Mortgage underwriting has changed a bunch since COVID.
So, if you are going through a divorce, you should not only work with your attorney but a mortgage specialist as well. There are certain time requirements that a person must be receiving maintenance before it will meet the standard. Just having a pile of cash is not enough.
I think Gizelle Bryant was coming from a good place. After all, when one Spouse is the money maker, they tend to exert their power over the other in ways that are not fair or beneficial. The conversations with Ashley Darby sound like she is naive and unprotected and just doing what Michael Darby suggested. So what should have been asked is… “Did you talk to an attorney about that strategy? Are you represented?” or even asking if they talked to a mortgage specialist to find out that was the way they needed to do it. If Ashely had received advice and you are criticizing her actions, then you are taking away the empowerment she is feeling in the divorce.
Another interesting thing about Ashley’s generation is that they do want to work things out and maintain a very integrated relationship even though the romantic part is gone. Everyone’s kids deserve to have parents who are comfortable with each other and working together.
It is also pretty obvious that that this couple never had any balance of power in their relationship and it appears that this is continuing in the divorce negotiations. So I do understand that Ashley’s friends are concerned about her decisions. They could be 100% right!
BUT… I don’t think that criticizing anyone for this type of Peaceful Parenting is fair at all. The Parenting side might be where Ashley has more power and it makes her feel good to have a bigger say in what happens in that arena. The problem is that she might then make unreasonable concessions on the assets side of the divorce.
You need to have some balance on BOTH sides- parenting and assets.
What I see in my legal practice all the time is that one Spouse does not see that the way their partner is treating them is not the same anymore. The kind person they were married to who always had their back is not who they are negotiating with going forward. If you find yourself negotiating to be nice and just to keep the peace, then you are going to regret the decisions you make and resent the person later on down the line. Resentment will implode the peaceful environment you are trying to create.
What else causes a person to offer more than they should? Guilt.
When someone files for divorce, often they may feel a bit of guilt even if they are justified. The guilt could be directed at their children and they don’t want them to pay the price for the parents not being able to make the marriage work. It could be directed at the Spouse due to their own bad behavior. Sometimes the best settlement you can get is at the beginning of the negotiations. When a Spouse feels like it is their idea, they are often more generous.

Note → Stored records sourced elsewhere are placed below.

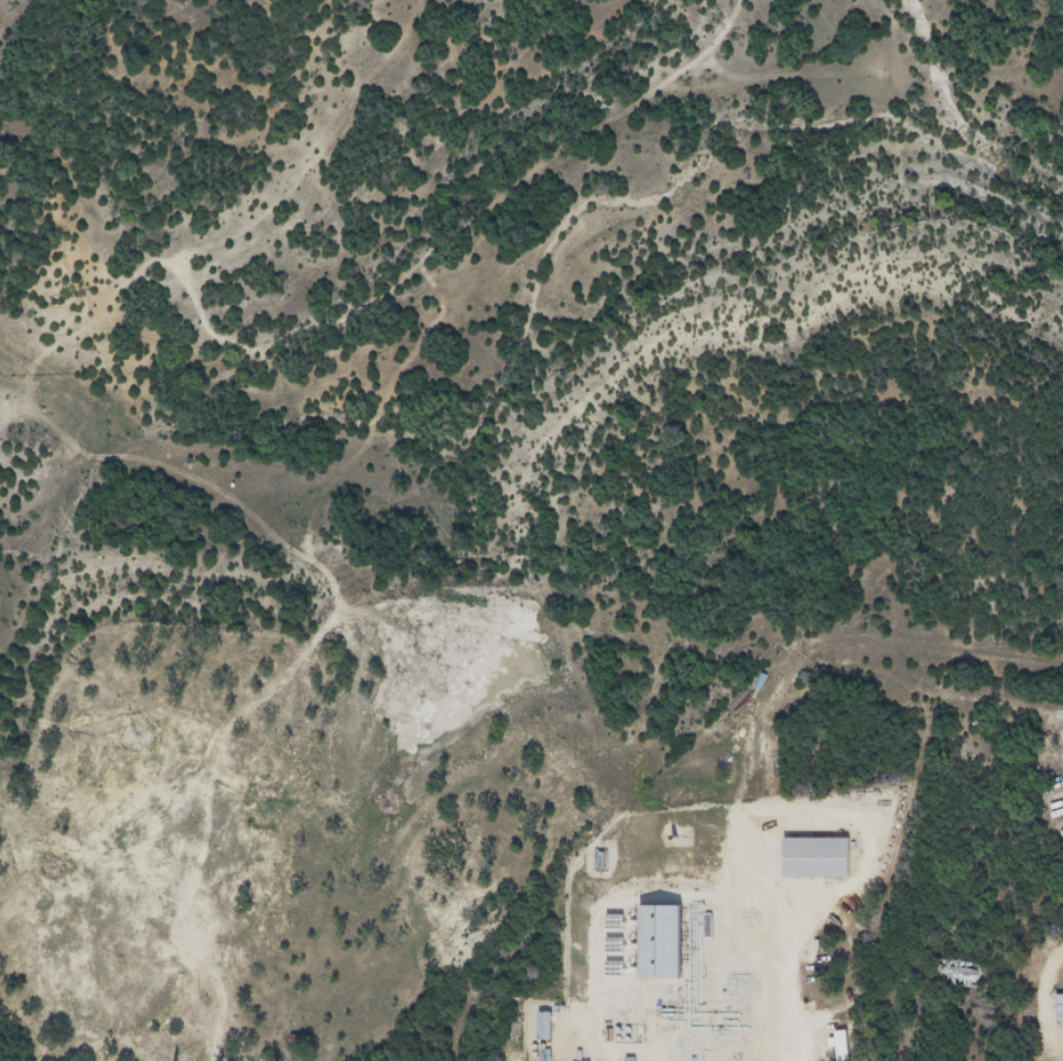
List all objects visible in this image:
road: (396, 276)
building: (815, 858)
building: (660, 942)
building: (960, 972)
building: (1059, 1008)
building: (543, 1026)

Once they feel you are fighting them, they back off and start focusing on what is fair to them and not what is fair to everyone.
Watch out at mediation.
Another thing I see at mediation is that one Party tends to cave to the whims of the other. So while mediation is a good way to find your own solutions, if there is a major imbalance of power in the relationship, go to mediation with your attorney. The reason you hire an attorney is so you can let them be the bad guy and take the pressure off your future relationship with your Co-Parent. Believe me- I tell my clients all the time to let me be the bad guy and then you can sit back and say “I was only doing what my attorney told me to do”.
If I have a friend going through a divorce, how can I help them?
Housewife fans have seen plenty of cast members go through a divorce. Noella Bergener is a great example too.
Look, everyone has to go through a process. It is not your cycle of grief, but theirs. Noella was completely broken up about her divorce and that is OK! However, as you can see on the show, people got tired of hearing about it. So the best thing you can do to help your friend is to tell them to get into counseling. If they can’t afford it or think counseling is not for them, then have them find another support group — even online. They get someone who is going through the same thing to talk to and don’t need to continually throw up” their divorce drama on their friends.
Some law firms even have their own support Facebook Private Groups! I know I do.
Calling your friend to check on them is perfect.
Giving your friend a fun activity (especially if it does not involve you all talking so you don’t have to hear about the divorce drama) is also a win for your friend and your friendship.
Compliments and encouragement is key.
I have a free eBook: “The Ultimate Breakup Playbook” which might also help them walk through their divorce with confidence and support. If you want a copy of it, just comment to this post and provide an email. I will send it to you or directly to your friend. You can also DM me on Facebook for a copy.
Housewives fans… whether you are on Ashley’s side or Gizelle’s side, you are on the right side! We all want to see Ashely end up doing great and getting the best start possible on the next chapter of her life.